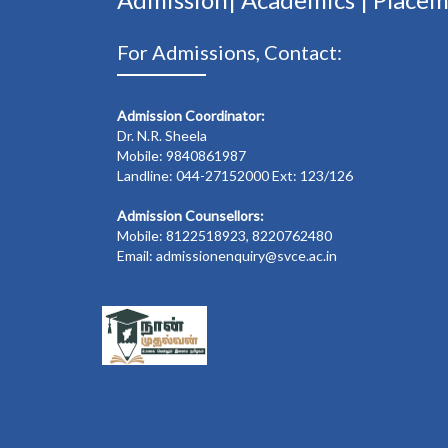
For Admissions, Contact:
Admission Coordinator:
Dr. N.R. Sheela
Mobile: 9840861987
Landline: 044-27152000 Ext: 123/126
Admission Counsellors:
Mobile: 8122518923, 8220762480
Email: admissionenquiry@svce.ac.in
···
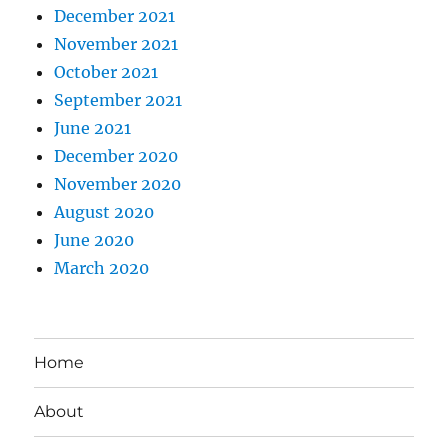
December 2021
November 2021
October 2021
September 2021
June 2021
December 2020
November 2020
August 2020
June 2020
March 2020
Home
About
···
## Instructions for the task
Copy all lines above containing the string "Mobile".

## Problem solution
Mobile: 9840861987
Mobile: 8122518923, 8220762480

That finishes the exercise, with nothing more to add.